- EXERCISE BRIEF
Please give again, word for word, the lines that lie between the start of the listing below and the line with "b）readWrite：允许用户读写指定数据库", both included.

- DATA IN THIS EXERCISE

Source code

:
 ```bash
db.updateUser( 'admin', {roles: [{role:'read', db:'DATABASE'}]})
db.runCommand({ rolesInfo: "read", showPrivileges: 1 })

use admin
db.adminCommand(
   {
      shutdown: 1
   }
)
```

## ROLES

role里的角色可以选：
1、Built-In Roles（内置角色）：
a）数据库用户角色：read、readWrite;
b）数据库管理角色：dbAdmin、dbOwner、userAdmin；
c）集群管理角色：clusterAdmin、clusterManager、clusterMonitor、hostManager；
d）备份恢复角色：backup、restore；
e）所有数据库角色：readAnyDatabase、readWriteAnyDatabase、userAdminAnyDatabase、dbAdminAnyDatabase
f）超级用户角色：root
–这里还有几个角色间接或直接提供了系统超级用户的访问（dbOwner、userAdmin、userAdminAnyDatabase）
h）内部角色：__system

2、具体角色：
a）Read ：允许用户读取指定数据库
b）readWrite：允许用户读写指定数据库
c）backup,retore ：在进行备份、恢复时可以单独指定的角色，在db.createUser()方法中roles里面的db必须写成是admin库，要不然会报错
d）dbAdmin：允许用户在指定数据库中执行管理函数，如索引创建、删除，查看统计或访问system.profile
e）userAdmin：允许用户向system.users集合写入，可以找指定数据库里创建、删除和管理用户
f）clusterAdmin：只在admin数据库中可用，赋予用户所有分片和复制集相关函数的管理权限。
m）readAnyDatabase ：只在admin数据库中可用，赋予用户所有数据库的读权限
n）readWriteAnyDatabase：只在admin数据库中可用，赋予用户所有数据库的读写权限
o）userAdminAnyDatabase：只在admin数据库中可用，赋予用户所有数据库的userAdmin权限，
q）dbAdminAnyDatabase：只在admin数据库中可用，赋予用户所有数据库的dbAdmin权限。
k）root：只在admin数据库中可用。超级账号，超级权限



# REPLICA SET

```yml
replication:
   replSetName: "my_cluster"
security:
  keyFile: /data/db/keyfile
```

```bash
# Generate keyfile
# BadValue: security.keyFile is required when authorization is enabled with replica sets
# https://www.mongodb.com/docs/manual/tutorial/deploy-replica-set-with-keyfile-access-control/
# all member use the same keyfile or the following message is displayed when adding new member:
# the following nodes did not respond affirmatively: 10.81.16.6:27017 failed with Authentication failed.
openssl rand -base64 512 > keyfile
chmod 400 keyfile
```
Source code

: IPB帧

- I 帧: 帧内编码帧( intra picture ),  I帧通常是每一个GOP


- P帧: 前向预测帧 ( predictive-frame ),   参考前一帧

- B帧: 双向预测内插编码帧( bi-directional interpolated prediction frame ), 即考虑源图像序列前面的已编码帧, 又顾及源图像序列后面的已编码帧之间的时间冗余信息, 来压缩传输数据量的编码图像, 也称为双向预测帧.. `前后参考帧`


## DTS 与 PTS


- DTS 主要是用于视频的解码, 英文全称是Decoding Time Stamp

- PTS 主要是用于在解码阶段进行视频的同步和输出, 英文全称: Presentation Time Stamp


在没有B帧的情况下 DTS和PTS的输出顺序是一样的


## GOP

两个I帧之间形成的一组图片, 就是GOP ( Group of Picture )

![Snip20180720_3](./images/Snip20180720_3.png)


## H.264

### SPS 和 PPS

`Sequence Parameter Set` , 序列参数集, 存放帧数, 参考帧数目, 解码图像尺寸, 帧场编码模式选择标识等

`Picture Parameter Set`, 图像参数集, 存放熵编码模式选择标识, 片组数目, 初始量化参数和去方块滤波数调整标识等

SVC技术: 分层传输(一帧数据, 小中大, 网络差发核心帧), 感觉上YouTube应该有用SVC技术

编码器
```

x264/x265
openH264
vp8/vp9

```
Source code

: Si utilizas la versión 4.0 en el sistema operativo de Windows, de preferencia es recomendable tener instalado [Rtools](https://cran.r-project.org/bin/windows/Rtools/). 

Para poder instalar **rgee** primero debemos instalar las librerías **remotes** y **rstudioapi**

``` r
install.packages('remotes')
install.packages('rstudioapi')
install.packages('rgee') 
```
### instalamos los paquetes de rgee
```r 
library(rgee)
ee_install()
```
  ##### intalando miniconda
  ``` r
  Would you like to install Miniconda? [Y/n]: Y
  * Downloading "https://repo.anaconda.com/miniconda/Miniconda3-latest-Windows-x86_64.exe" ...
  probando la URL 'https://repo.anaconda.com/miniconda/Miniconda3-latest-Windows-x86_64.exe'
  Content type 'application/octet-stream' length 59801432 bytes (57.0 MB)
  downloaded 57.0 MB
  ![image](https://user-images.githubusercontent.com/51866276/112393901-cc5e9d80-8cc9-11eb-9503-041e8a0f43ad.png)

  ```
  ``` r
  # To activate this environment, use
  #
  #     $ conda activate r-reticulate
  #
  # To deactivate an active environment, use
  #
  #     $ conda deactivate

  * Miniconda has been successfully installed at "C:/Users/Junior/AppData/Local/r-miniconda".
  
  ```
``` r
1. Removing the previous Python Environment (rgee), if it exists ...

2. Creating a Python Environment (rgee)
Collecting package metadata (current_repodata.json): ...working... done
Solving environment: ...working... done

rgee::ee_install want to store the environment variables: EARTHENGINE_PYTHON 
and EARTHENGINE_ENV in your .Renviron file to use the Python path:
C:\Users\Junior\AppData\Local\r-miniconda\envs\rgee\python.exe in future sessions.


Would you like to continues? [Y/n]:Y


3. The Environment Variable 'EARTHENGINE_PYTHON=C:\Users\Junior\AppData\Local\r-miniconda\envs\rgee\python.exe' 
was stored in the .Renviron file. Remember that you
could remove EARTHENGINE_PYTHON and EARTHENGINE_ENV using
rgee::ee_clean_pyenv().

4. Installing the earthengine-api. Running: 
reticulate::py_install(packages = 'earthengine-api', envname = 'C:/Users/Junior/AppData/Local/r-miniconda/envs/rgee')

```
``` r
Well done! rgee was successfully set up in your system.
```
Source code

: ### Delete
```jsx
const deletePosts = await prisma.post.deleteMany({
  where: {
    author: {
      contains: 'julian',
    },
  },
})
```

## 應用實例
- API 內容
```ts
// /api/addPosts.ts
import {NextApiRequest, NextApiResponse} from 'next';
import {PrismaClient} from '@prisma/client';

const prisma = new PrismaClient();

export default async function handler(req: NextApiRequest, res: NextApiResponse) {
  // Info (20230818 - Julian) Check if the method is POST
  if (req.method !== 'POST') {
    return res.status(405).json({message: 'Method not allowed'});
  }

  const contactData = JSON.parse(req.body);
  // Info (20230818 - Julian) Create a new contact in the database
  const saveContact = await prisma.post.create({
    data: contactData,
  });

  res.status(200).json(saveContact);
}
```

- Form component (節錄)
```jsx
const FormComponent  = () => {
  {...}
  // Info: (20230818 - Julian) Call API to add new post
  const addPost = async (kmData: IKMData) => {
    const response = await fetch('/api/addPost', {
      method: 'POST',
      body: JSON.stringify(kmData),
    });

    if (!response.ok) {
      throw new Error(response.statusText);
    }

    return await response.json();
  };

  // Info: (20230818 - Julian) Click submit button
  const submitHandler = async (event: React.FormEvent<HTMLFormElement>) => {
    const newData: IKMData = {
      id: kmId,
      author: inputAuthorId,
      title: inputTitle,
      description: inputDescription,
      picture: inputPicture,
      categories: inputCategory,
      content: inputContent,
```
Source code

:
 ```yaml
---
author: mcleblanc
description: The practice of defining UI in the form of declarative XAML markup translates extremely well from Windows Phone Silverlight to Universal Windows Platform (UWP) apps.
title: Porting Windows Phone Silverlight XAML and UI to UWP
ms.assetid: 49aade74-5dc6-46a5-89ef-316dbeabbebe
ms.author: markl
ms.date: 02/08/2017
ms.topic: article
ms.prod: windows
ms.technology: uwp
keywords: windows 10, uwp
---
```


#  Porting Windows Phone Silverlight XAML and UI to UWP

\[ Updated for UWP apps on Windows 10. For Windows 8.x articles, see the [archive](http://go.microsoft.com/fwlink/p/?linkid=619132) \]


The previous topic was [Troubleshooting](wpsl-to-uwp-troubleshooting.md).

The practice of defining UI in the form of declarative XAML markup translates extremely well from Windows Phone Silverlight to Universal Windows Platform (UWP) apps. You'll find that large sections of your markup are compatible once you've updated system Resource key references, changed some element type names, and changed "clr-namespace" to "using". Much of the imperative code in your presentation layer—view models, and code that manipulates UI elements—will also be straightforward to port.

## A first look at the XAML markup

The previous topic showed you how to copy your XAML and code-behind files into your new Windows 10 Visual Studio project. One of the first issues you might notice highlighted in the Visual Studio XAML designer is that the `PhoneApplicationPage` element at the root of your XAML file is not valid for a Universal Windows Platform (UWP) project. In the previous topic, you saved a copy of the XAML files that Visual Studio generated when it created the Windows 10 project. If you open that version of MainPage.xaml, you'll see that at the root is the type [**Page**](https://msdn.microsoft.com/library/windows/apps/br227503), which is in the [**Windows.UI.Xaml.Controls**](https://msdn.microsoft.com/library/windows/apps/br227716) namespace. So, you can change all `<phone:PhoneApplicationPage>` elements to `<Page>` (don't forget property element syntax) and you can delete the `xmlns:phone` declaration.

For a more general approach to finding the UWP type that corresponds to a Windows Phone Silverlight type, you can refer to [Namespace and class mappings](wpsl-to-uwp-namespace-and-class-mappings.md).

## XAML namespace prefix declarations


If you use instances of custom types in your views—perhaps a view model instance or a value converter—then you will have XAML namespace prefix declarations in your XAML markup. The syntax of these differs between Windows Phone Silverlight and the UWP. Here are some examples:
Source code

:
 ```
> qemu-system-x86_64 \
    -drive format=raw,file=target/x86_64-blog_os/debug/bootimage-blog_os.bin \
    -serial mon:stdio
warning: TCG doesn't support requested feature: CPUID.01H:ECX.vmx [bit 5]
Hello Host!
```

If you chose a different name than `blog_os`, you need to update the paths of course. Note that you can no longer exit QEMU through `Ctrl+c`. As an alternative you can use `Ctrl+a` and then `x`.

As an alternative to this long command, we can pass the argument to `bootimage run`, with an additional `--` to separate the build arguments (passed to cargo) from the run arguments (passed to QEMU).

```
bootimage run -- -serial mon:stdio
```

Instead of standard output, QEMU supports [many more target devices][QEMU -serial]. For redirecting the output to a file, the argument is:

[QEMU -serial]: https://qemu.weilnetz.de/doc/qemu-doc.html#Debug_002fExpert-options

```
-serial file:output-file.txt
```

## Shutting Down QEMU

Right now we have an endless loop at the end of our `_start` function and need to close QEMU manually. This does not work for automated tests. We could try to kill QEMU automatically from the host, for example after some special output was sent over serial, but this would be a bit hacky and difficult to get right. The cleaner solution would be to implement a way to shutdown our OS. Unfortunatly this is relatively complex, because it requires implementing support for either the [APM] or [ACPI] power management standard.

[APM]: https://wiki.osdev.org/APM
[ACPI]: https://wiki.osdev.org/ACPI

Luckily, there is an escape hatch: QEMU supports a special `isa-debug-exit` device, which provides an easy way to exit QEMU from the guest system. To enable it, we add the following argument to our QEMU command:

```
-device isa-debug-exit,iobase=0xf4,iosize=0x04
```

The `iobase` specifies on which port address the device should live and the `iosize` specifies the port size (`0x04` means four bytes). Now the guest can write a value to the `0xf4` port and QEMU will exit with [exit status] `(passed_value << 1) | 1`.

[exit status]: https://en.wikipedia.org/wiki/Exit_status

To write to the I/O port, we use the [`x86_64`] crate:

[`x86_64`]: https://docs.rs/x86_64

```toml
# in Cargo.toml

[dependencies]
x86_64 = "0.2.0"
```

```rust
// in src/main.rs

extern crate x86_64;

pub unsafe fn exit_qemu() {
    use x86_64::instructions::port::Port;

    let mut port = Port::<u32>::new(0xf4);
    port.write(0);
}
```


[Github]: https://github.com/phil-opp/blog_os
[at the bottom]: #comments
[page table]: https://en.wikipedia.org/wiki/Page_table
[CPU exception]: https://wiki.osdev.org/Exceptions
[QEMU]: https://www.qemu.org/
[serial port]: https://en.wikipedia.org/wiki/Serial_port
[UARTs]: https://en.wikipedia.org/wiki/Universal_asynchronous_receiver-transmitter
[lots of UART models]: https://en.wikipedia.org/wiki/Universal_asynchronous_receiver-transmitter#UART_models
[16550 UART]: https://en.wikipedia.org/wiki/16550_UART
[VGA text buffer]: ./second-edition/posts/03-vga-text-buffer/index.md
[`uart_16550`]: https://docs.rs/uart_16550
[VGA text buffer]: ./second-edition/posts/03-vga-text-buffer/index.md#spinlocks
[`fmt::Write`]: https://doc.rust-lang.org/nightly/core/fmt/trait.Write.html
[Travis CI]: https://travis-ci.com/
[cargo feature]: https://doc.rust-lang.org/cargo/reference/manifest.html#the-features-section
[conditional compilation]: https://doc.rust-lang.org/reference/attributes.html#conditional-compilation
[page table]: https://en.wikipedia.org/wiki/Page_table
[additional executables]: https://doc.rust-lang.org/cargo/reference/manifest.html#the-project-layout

- RESPONSE TO THIS TASK
Source code

:
 ```bash
db.updateUser( 'admin', {roles: [{role:'read', db:'DATABASE'}]})
db.runCommand({ rolesInfo: "read", showPrivileges: 1 })

use admin
db.adminCommand(
   {
      shutdown: 1
   }
)
```

## ROLES

role里的角色可以选：
1、Built-In Roles（内置角色）：
a）数据库用户角色：read、readWrite;
b）数据库管理角色：dbAdmin、dbOwner、userAdmin；
c）集群管理角色：clusterAdmin、clusterManager、clusterMonitor、hostManager；
d）备份恢复角色：backup、restore；
e）所有数据库角色：readAnyDatabase、readWriteAnyDatabase、userAdminAnyDatabase、dbAdminAnyDatabase
f）超级用户角色：root
–这里还有几个角色间接或直接提供了系统超级用户的访问（dbOwner、userAdmin、userAdminAnyDatabase）
h）内部角色：__system

2、具体角色：
a）Read ：允许用户读取指定数据库
b）readWrite：允许用户读写指定数据库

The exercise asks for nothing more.